Most of the metadata is discovered on the server. This includes file length, file name, MD5 hash, image format, image size etc.

The response is in JSON format (only the request isn’t) and it has items, an array in which each element is either the metadata for an accepted file, or details of upload failure. You can test failures by uploading zero-length files. The order in the items array is the same as the uploaded files.

Each failure has these variables:

  • "upload_failed": true: A flag for you to identify the failures

  • error_type: An error title, such as ‘“MY_FILE” was not stored. ‘

  • error_msg: A message that should be displayed to the user

  • file_name: The uploaded file name

  • mime_type: The MIME type reported by the browser

Updating the metadata of a file or image

PUT example URL: /users/joe/files/<id>/@@metadata

In this case, the file is NOT identified by its MD5, but by its ID. There are 2 modes of operation:

  • If you do not implement and indicate a Colander schema, every variable in the request is set on the metadata entity.

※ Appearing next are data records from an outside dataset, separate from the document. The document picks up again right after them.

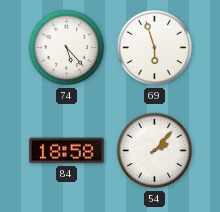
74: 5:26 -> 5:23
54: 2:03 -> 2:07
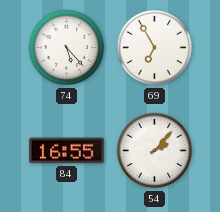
69: 5:57 -> 6:55
84: 18:58 -> 16:55
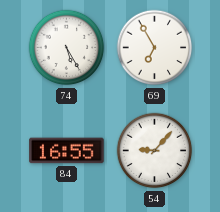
74: 5:23 -> 5:25
54: 2:07 -> 9:07
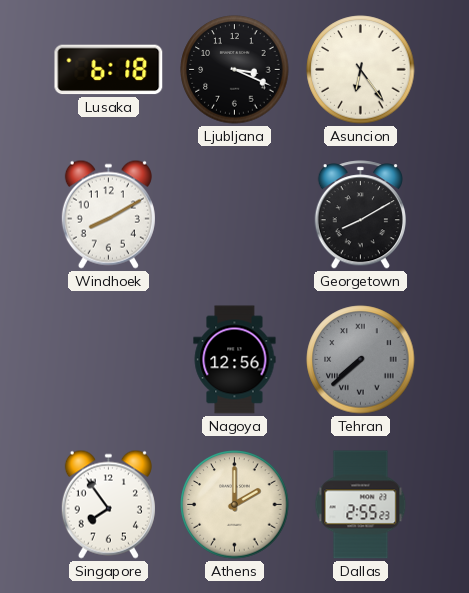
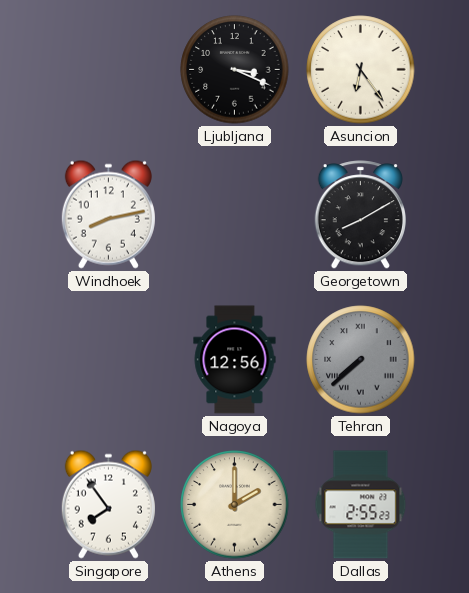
Lusaka: 6:18 -> none
Windhoek: 8:10 -> 8:13
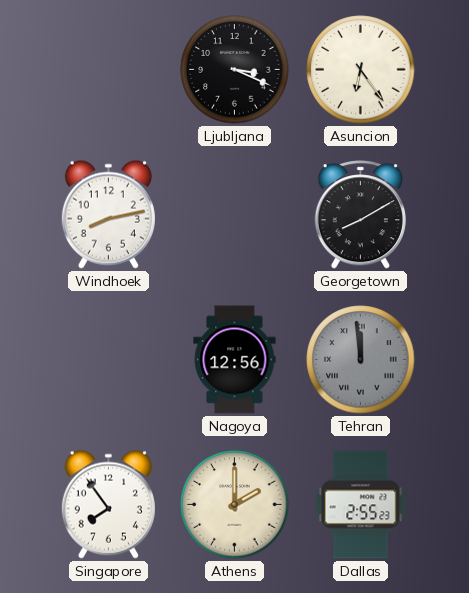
Tehran: 7:38 -> 11:59
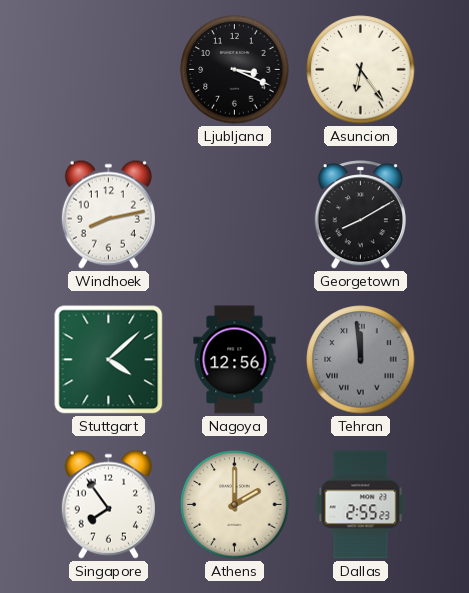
Stuttgart: none -> 4:08
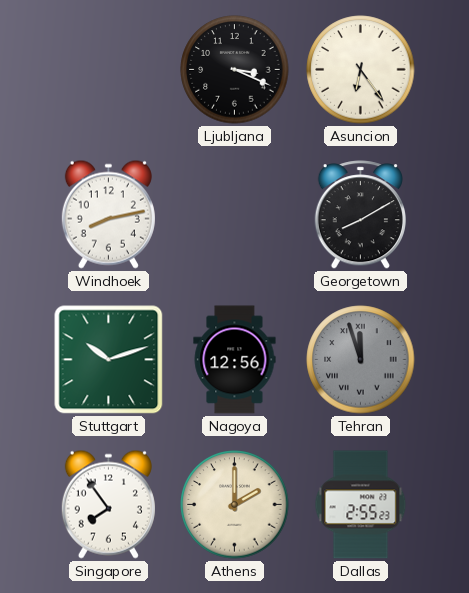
Stuttgart: 4:08 -> 10:12
Tehran: 11:59 -> 11:57
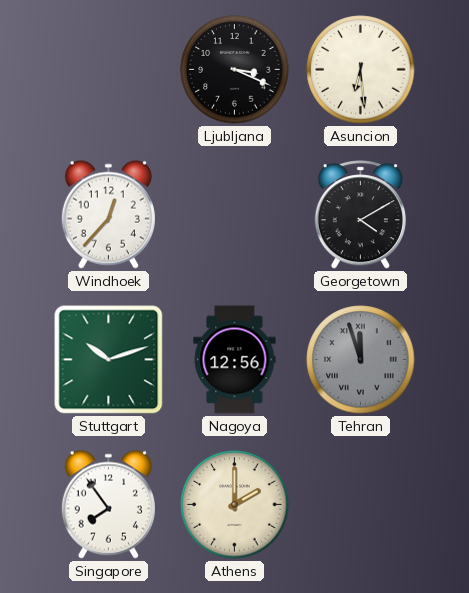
Asuncion: 6:24 -> 6:29
Windhoek: 8:13 -> 12:37
Georgetown: 8:10 -> 4:10
Dallas: 2:55 -> none
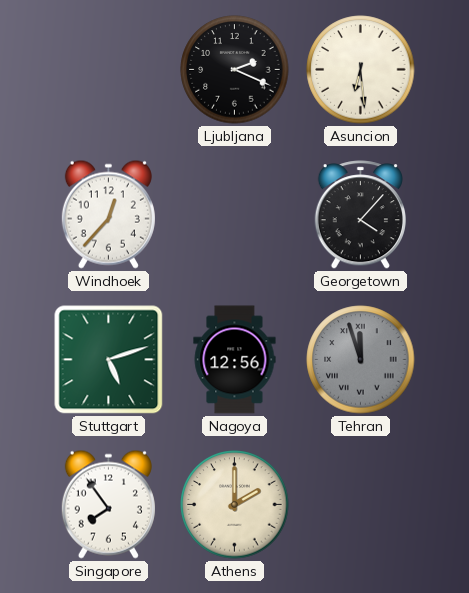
Ljubljana: 3:19 -> 2:19
Georgetown: 4:10 -> 4:07
Stuttgart: 10:12 -> 5:12
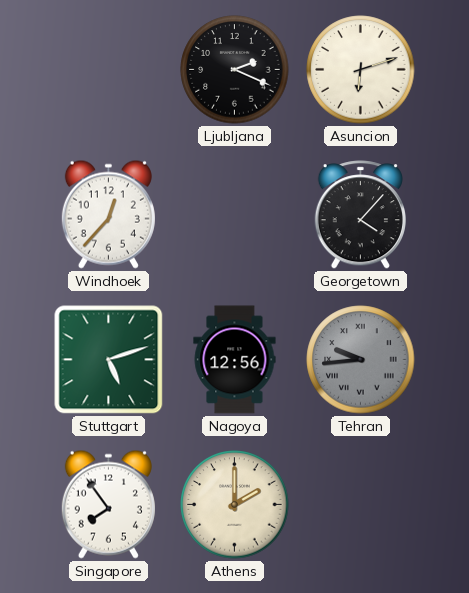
Asuncion: 6:29 -> 6:12
Tehran: 11:57 -> 9:44
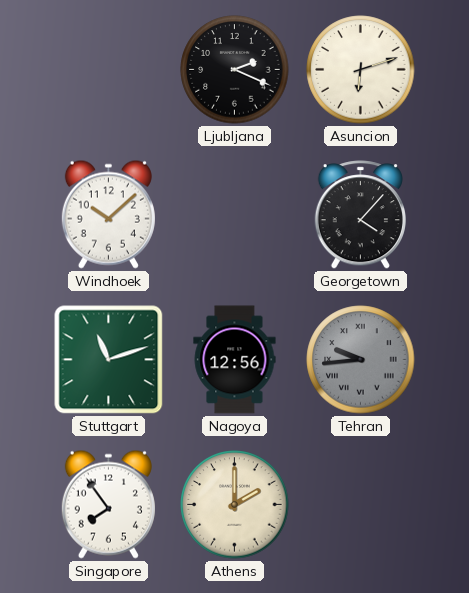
Windhoek: 12:37 -> 10:08
Stuttgart: 5:12 -> 11:12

  • If you do implement and indicate a Colander schema, it gets used for validation and the metadata entity only receives the “cleaned” data.

The most important variable that is set through this method is the description, since it is usually not sent with the original upload request.

Delete/remove a file

DELETE example URL: /users/joe/files/<MD5>

That last bit in the URL must be the MD5 hash (also known as the “key”) of the file that should be deleted.

This method deletes all the derivative files as well (“versions”). It deletes payloads as well as metadata entities.

No request body is necessary. May return 404 Not Found if the resource does not exist. When happy, returns 204 No Content, meaning the resource was deleted and the response has no body.